Isaías Cabezón

from Wikipedia, the free encyclopedia

Isaías Cabezón Acevedo (* 1891 in Salamanca , † 1963 in Santiago de Chile ) was a Chilean painter.

Life

Cabezón began her artistic career as an autodidact and became known in his hometown as a draftsman and poster painter. He attended the Seminario de La Serena and later the Seminario de San Rafael in Valparaíso. From 1908 he lived with his brother, the architect Alberto Horacio Cabezón , in Santiago and worked in the Banco Alemán Transatlántico . Not until 1917 did he study at the Escuela de Bellas Artes with Juan Francisco González and Ricardo Richon Brunet .

From 1922 he traveled to Europe with the prize money from a poster competition. There he worked in Madrid as a decorator and organized exhibitions in Paris. His own works have been acclaimed by critics such as Florent Fels , Georges Charensol and Maurice Raynal .
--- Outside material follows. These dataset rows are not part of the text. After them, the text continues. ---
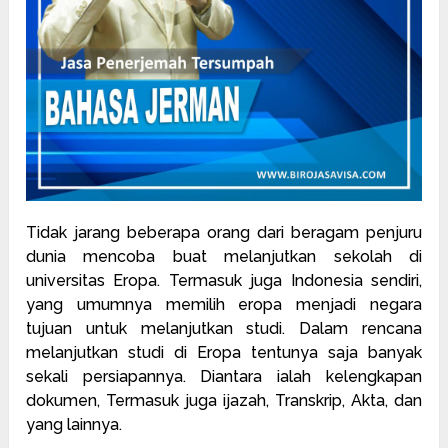
Tidak jarang beberapa orang dari beragam penjuru
dunia mencoba buat melanjutkan sekolah di
universitas Eropa. Termasuk juga Indonesia sendiri,
yang umumnya memilih eropa menjadi negara
tujuan untuk melanjutkan studi. Dalam rencana
melanjutkan studi di Eropa tentunya saja banyak
sekali persiapannya. Diantara ialah kelengkapan
dokumen, Termasuk juga ijazah, Transkrip, Akta, dan
yang lainnya.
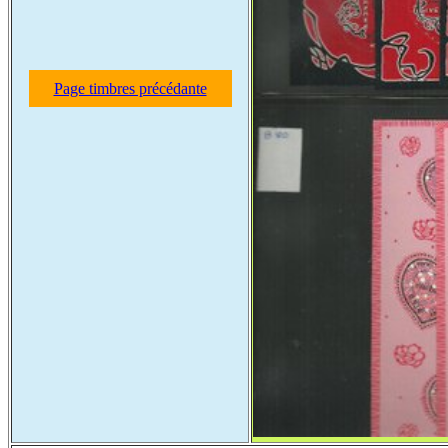
Page timbres précédante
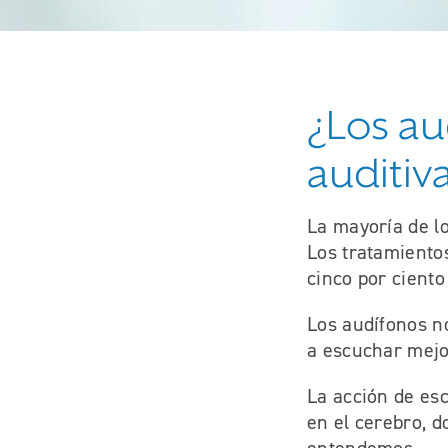
¿Los au
auditiv
La mayoría de l
Los tratamientos
cinco por ciento
Los audífonos n
a escuchar mejo
La acción de es
en el cerebro, d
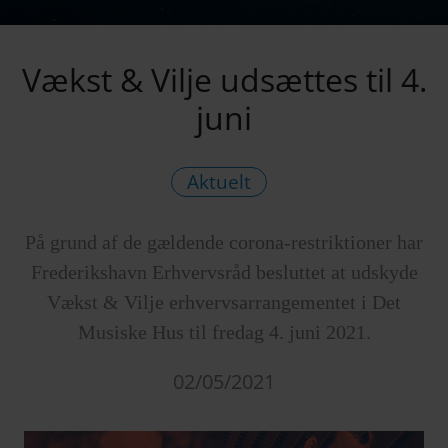
Vækst & Vilje udsættes til 4.
juni
Aktuelt
På grund af de gældende corona-restriktioner har
Frederikshavn Erhvervsråd besluttet at udskyde
Vækst & Vilje erhvervsarrangementet i Det
Musiske Hus til fredag 4. juni 2021.
02/05/2021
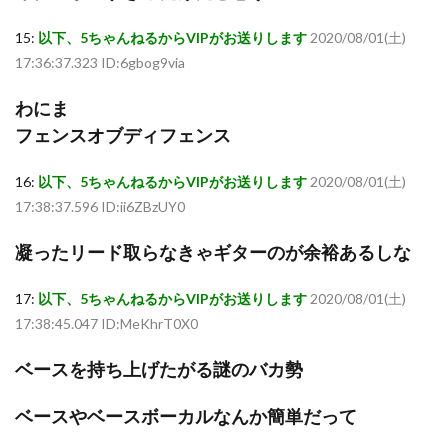
15:
以下、5ちゃんねるからVIPがお送りします
2020/08/01(土)
17:36:37.323 ID:6gbog9via
わにま
フェンスオブディフェンス
16:
以下、5ちゃんねるからVIPがお送りします
2020/08/01(土)
17:38:37.596 ID:ii6ZBzUY0
凝ったリード取らなきゃギターのが余裕あるしな
17:
以下、5ちゃんねるからVIPがお送りします
2020/08/01(土)
17:38:45.047 ID:MeKhrT0X0
ベースを持ち上げたがる謎のバカ勢
ベースやベースボーカルなんか簡単だって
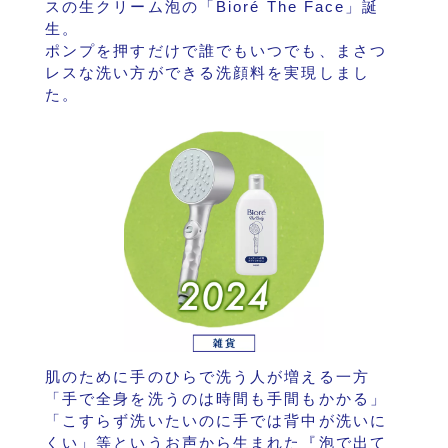
スの生クリーム泡の「Bioré The Face」誕
生。
ポンプを押すだけで誰でもいつでも、まさつ
レスな洗い方ができる洗顔料を実現しまし
た。
肌のために手のひらで洗う人が増える一方
「手で全身を洗うのは時間も手間もかかる」
「こすらず洗いたいのに手では背中が洗いに
くい」等というお声から生まれた『泡で出て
After returning to Chile, he joined the avant-garde artist group Grupo Montparnasse , which included José Perotti , Camilo Mori , Henriette Petit and the brothers Julio and Manuel Ortiz de Zárate . In 1928 he became a professor at the Escuela de Bellas Artes . His students included Marcial Lema , Héctor Cáceres and Inés Puyó . As decorador escolar , he created portraits of historical figures in Chile on behalf of the Ministry of Education. He also taught drawing at the Escuela de Canteros , was an assessor at the Instituto de Extensión de Artes Plásticas of the Universidad de Chile , member of the advisory board from 1943 and deputy director of the Museo Nacional de Bellas Artes from 1945, and became a member of the Academía de Bellas Artes in 1958 . He was also one of the founding members of the Sociedad Nacional de Bellas Artes de Santiago , the Federación de Artistas Plásticos de Chile and the Asociación Chilena de Pintores y Escultores .

Works by Cabezón are in the possession of the Museo Nacional de Bellas Artes (including Niño de la Naranja , 1928; La Ciudadela , 1927), the art gallery of the Universidad de Concepción and the Museo de Bellas Artes in Lima.